##### Text segment

Thom: Yes, as you say, Moore modifies the continuities of the fictions he incorporates. However, in the Dr. No case, he’s denying that the events in Fleming’s novel actually happened–that it was fabricated in o
rder to provide an alibi for Bond. I just found that to be an interesting-but-odd decision–particularly in light of the 1984 material that you brought up.
Like you, I appreciated the post-1984 setting of the story in which we discover the identity of Big Brother (he’s Harry Wharton, a character from a series of children’s novels written by Charles Hamilton under the pseudonym of “Frank Richards”).
However, I have two minor complaints about the 1984 connections. First, while Orwell was commenting on post-World War II England, his novel was actually supposed to be set in the year1984. Thus, there is a dreaded “continuity problem” regarding how Ingsoc came to be overthrown by 1957 in Moore’s League universe.
In Orwell’s novel, the protagonist, Winston Smith, says that he was born near the end of World War II. He thinks it was 1945. It’s obvious that Winston Smith isn’t 13 years old in 1984. Additionally, Julia, Winston’s girlfriend in the novel, claims to have been born in 1958–making her 26 in Orwell’s novel, but she would be either a foetus or a newborn infant in Moore’s League.
The even bigger problem is with Gerry O’Brien, who is the face of the Inner Party in Orwell’s novel, and a major figure in the dossier in Moore’s League. Moore didn’t use Winston or Julia in his story, but almost every item in the dossier has a note from O’Brien attached to it–which clearly makes this character the same as the O’Brien in Orwell’s novel, but existing nearly 30 years earlier than he should (at least with this social standing and political power).

##########

▸ **Complete the following**
1 > In the comment on Moore's League, what year does Julia claim to have been born?
2 > Copy the comment on Moore's League word for word, from "Thom: Yes, as" up to and including "you brought up.".

##### Recorded data

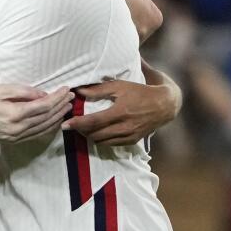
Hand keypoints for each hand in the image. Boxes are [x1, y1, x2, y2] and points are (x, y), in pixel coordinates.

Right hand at [0, 85, 74, 142]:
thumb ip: (22, 91)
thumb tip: (41, 94)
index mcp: (15, 114)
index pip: (44, 105)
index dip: (57, 97)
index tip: (66, 89)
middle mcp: (18, 128)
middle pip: (47, 117)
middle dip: (61, 106)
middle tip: (70, 96)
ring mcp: (16, 137)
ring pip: (44, 128)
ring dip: (57, 117)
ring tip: (66, 107)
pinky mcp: (13, 140)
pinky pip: (36, 134)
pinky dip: (48, 127)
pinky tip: (53, 120)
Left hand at [64, 80, 178, 144]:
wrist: (164, 105)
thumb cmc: (140, 92)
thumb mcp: (120, 86)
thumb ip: (98, 90)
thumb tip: (78, 91)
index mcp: (120, 112)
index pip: (93, 121)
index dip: (77, 123)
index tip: (65, 124)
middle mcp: (124, 127)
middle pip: (95, 134)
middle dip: (80, 131)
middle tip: (72, 125)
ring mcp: (129, 136)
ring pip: (101, 141)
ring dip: (89, 136)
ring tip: (82, 128)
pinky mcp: (132, 141)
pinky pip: (110, 144)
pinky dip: (101, 140)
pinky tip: (96, 133)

##########

▸ **Results of the tasks**
1 > 1958

2 >
Thom: Yes, as you say, Moore modifies the continuities of the fictions he incorporates. However, in the Dr. No case, he’s denying that the events in Fleming’s novel actually happened–that it was fabricated in o
rder to provide an alibi for Bond. I just found that to be an interesting-but-odd decision–particularly in light of the 1984 material that you brought up.